Stored records
*-*-*
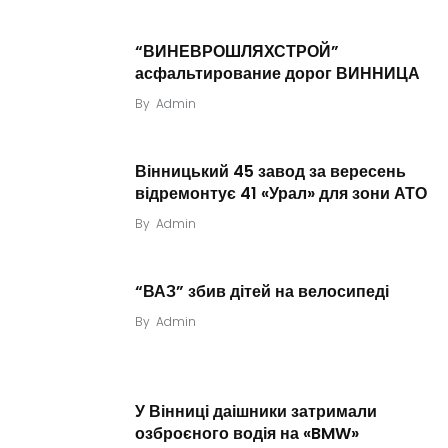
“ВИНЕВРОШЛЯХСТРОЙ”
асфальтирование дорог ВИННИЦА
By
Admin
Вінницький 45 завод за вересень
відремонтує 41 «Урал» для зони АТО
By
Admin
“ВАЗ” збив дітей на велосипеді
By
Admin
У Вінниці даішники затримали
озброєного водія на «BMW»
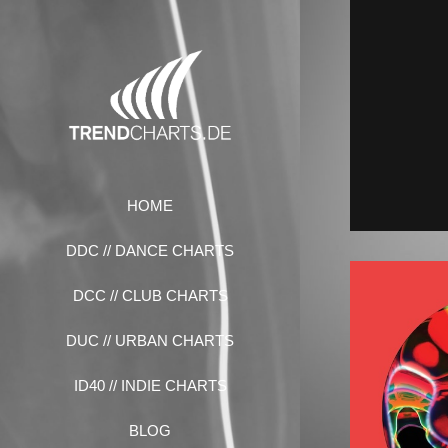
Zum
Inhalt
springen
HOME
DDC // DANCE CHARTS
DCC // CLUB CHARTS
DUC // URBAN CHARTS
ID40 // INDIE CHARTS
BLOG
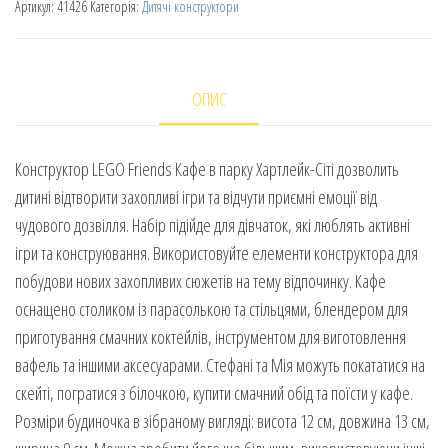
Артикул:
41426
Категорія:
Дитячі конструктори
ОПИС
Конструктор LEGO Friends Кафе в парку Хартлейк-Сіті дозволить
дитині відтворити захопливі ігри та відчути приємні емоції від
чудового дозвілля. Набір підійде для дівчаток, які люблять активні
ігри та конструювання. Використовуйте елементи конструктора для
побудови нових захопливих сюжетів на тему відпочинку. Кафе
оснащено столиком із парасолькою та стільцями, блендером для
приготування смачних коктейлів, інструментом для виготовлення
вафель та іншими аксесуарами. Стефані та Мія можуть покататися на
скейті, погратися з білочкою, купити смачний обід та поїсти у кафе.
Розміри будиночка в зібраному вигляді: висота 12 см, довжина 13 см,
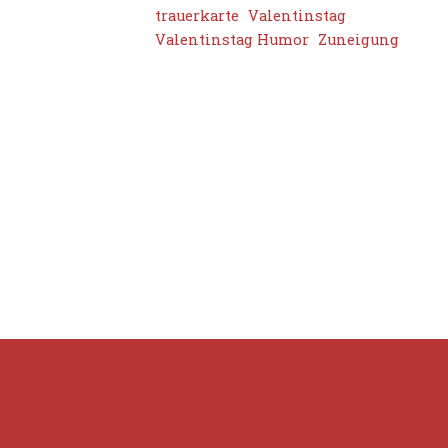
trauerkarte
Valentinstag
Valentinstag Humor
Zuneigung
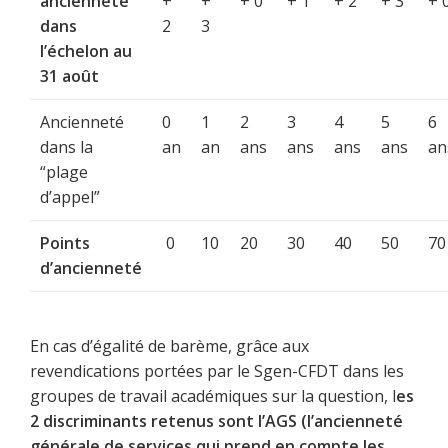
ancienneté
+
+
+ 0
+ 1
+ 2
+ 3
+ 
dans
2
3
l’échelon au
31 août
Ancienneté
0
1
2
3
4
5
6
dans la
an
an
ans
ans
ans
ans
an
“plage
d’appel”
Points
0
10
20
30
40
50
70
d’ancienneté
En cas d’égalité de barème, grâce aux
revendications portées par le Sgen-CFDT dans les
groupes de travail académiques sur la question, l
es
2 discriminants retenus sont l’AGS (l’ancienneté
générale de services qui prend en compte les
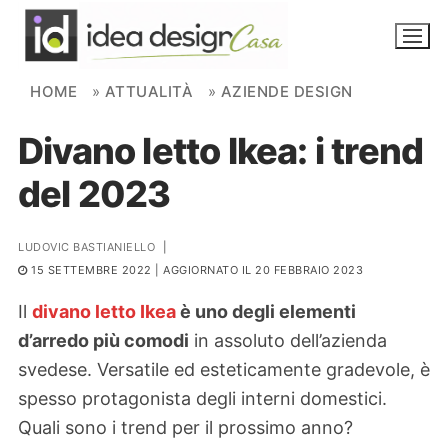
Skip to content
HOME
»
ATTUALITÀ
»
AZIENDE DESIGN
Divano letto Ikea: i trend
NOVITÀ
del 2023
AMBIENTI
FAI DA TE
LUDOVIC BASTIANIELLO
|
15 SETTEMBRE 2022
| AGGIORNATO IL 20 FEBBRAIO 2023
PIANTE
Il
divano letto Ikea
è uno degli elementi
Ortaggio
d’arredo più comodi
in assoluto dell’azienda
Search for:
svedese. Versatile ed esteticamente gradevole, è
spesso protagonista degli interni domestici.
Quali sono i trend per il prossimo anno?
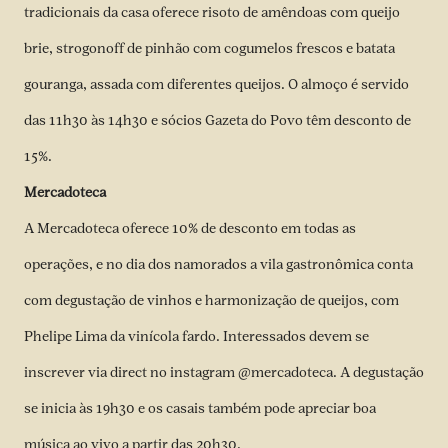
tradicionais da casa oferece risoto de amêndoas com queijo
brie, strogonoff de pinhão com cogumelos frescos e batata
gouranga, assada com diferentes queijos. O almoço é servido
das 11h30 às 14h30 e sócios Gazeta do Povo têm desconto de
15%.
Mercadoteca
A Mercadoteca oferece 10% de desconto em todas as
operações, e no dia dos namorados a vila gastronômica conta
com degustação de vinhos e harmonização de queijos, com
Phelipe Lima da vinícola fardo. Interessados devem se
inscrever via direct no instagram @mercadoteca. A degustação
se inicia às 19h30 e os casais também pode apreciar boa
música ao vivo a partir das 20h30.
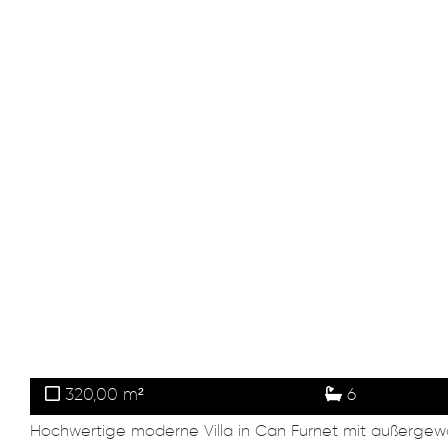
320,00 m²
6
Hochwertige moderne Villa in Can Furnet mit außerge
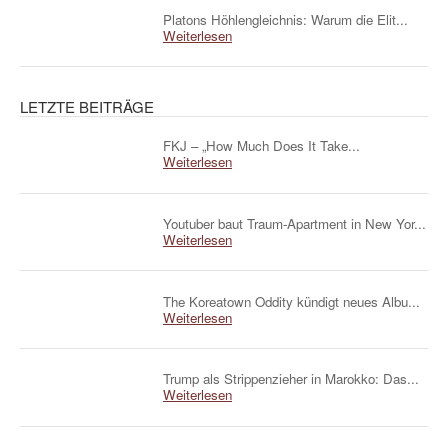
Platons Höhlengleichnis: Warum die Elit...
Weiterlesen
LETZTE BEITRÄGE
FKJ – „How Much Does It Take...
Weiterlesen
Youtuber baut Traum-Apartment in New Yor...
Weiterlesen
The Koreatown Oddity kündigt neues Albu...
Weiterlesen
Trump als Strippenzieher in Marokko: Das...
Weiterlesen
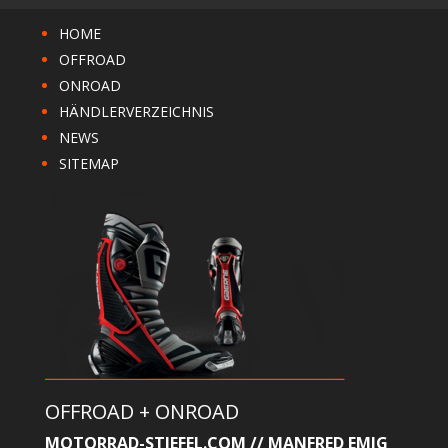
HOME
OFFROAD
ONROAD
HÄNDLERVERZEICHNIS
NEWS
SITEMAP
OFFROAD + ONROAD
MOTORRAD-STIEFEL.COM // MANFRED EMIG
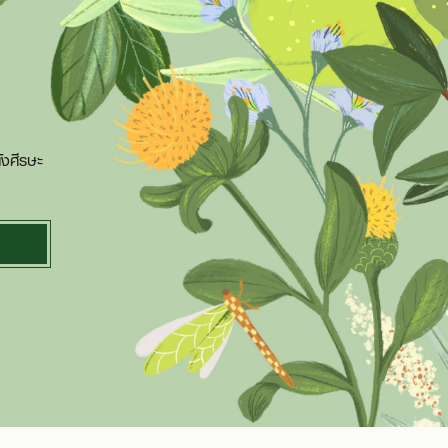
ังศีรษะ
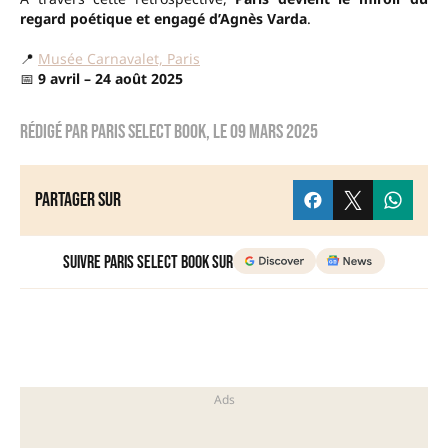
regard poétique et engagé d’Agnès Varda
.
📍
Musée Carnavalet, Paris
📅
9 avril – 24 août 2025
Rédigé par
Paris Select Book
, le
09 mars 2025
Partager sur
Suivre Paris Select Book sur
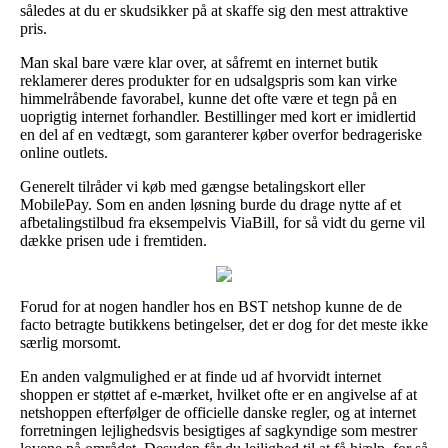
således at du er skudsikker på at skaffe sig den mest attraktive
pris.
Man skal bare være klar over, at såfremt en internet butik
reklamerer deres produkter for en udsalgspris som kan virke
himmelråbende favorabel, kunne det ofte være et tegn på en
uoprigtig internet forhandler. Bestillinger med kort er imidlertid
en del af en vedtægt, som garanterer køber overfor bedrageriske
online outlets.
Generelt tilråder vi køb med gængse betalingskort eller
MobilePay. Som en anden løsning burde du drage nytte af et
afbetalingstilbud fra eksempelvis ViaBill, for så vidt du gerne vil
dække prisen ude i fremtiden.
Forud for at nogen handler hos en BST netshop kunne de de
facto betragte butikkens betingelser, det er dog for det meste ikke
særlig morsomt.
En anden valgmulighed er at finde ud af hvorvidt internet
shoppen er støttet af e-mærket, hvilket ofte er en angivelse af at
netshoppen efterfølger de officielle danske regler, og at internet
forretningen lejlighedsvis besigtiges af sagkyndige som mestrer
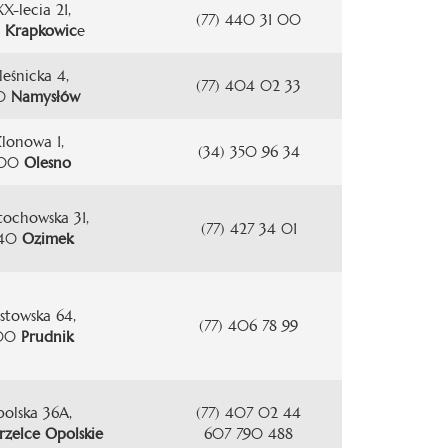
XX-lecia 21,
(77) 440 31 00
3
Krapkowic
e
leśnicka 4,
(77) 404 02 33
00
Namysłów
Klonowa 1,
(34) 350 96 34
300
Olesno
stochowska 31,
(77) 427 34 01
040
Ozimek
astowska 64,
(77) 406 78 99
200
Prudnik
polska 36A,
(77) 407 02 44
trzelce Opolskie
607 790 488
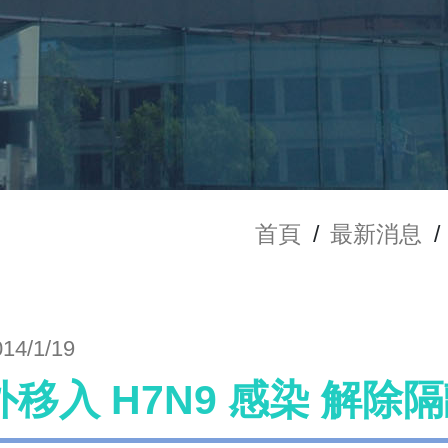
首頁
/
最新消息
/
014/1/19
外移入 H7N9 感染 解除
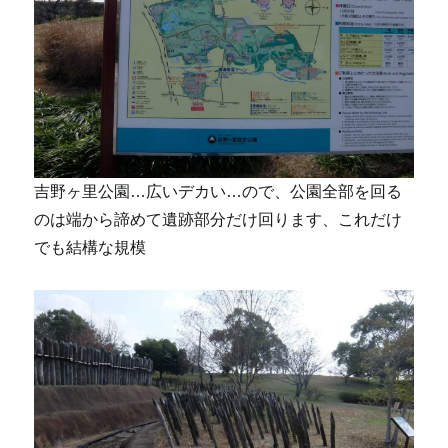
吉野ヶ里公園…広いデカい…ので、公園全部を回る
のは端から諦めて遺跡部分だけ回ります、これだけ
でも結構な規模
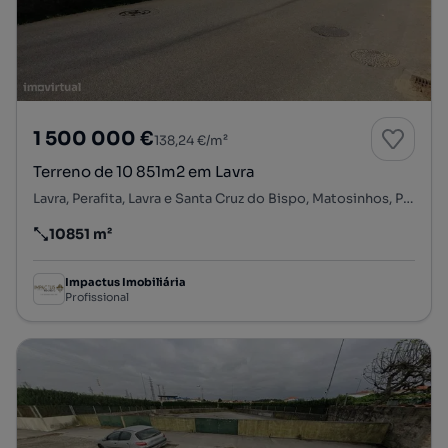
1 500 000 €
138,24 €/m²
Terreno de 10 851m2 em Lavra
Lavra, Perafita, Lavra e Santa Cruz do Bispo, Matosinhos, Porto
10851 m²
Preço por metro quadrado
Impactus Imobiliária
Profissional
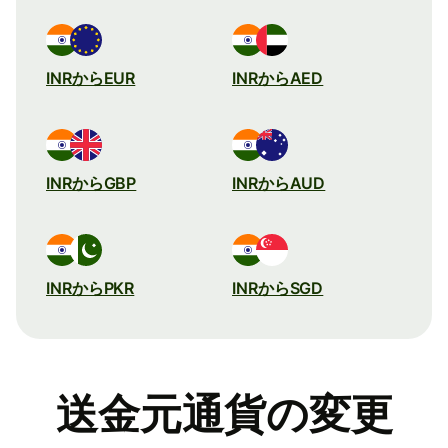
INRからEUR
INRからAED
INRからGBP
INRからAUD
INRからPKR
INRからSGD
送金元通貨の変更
*-*-*
-- ACTIVITY --
From the stored records above, copy out every line that holds the word "Ikea".

-- TASK RESPONSE --
Divano letto Ikea: i trend
divano letto Ikea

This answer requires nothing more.